The retailer announced net income of $701 million, or $1.59 per diluted share. The figure received a benefit from the recent changes in the U.S. tax code that propelled the figure higher than expected.
Costco earned more than it did a year ago, when it brought in $515 million, or $1.17 per share, while also topping the $1.46 per share that analysts were calling for, according to data compiled by Thomson Reuters. Both of these figures exclude special items.
The company reported revenue of $32.99 billion for the quarter, marking a 10.8% surge compared to the $29.77 billion it brought in during the year-ago quarter. Costco’s comparable sales were higher by 8.4% across the company, or 5.4% when removing the effects of gas, inflation and foreign exchange.

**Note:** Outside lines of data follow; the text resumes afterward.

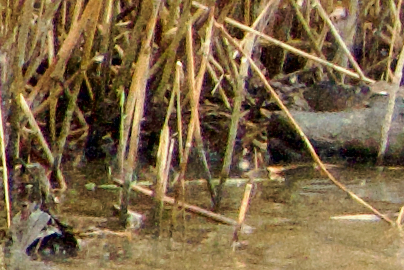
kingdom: Animalia
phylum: Chordata
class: Aves
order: Gruiformes
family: Rallidae
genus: Porzana
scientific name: Porzana porzana
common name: Spotted crake
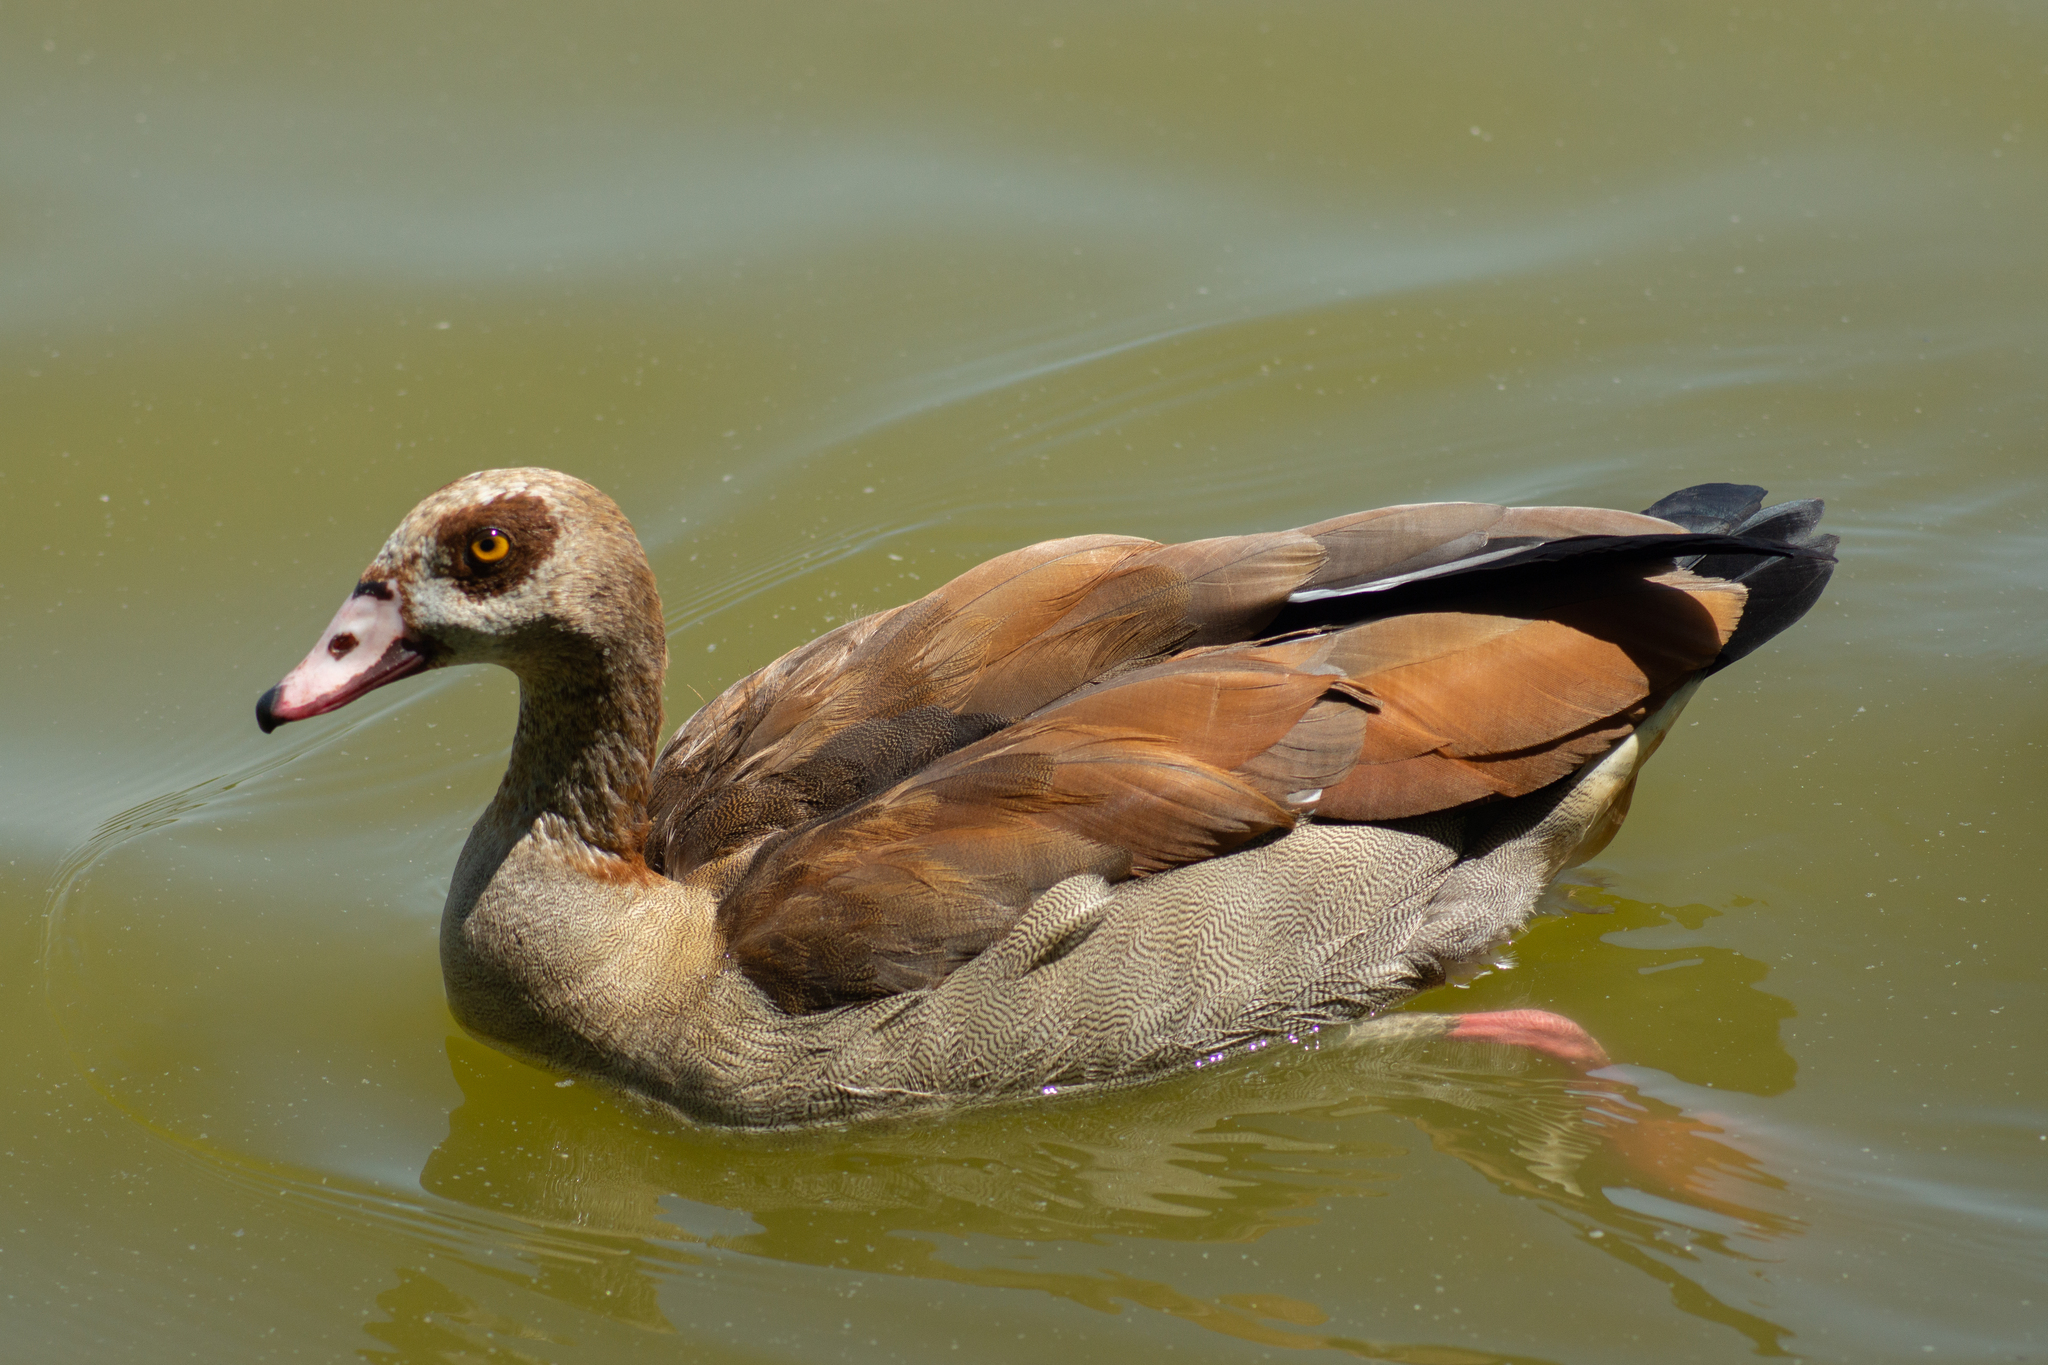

The figure was below analysts’ expectations of a comparable sales gain of 7.1%. Part of the retailer’s continuing success comes from the fact that it’s stuck to its guns of being a membership-based warehouse chain that offers everything from toilet paper to cellphones.
However, Costco still has a long way to go as many of its competitors have been seeking to improve the consumer experience by offering more online shopping options and by adding more delivery options, while also slashing prices to keep up with changing market trends..
COST stock declined nearly 1% after the bell Wednesday.